Task prompt ->
In this exercise, return the whole listing exactly, excluding any images.

======== Record extracts ========

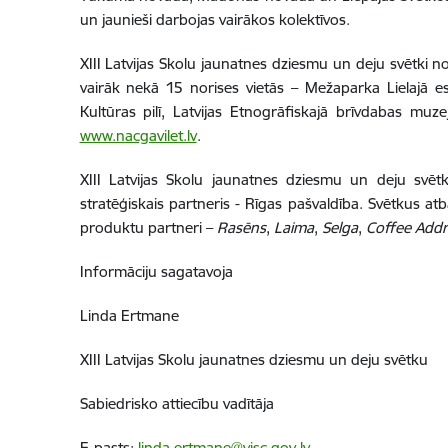
un jaunieši darbojas vairākos kolektīvos.
XIII Latvijas Skolu jaunatnes dziesmu un deju svētki no
vairāk nekā 15 norises vietās – Mežaparka Lielajā es
Kultūras pilī, Latvijas Etnogrāfiskajā brīvdabas mu
www.nacgavilet.lv
.
XIII Latvijas Skolu jaunatnes dziesmu un deju svētkus
stratēģiskais partneris - Rīgas pašvaldība. Svētkus atb
produktu partneri –
Rasēns
,
Laima
,
Selga
,
Coffee
Addr
Informāciju sagatavoja
Linda Ertmane
XIII Latvijas Skolu jaunatnes dziesmu un deju svētku
Sabiedrisko attiecību vadītāja
E-pasts:
linda.ertmane@visc.gov.lv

========

Solution to the exercise ->
un jaunieši darbojas vairākos kolektīvos.
XIII Latvijas Skolu jaunatnes dziesmu un deju svētki no
vairāk nekā 15 norises vietās – Mežaparka Lielajā es
Kultūras pilī, Latvijas Etnogrāfiskajā brīvdabas mu
www.nacgavilet.lv
.
XIII Latvijas Skolu jaunatnes dziesmu un deju svētkus
stratēģiskais partneris - Rīgas pašvaldība. Svētkus atb
produktu partneri –
Rasēns
,
Laima
,
Selga
,
Coffee
Addr
Informāciju sagatavoja
Linda Ertmane
XIII Latvijas Skolu jaunatnes dziesmu un deju svētku
Sabiedrisko attiecību vadītāja
E-pasts:
linda.ertmane@visc.gov.lv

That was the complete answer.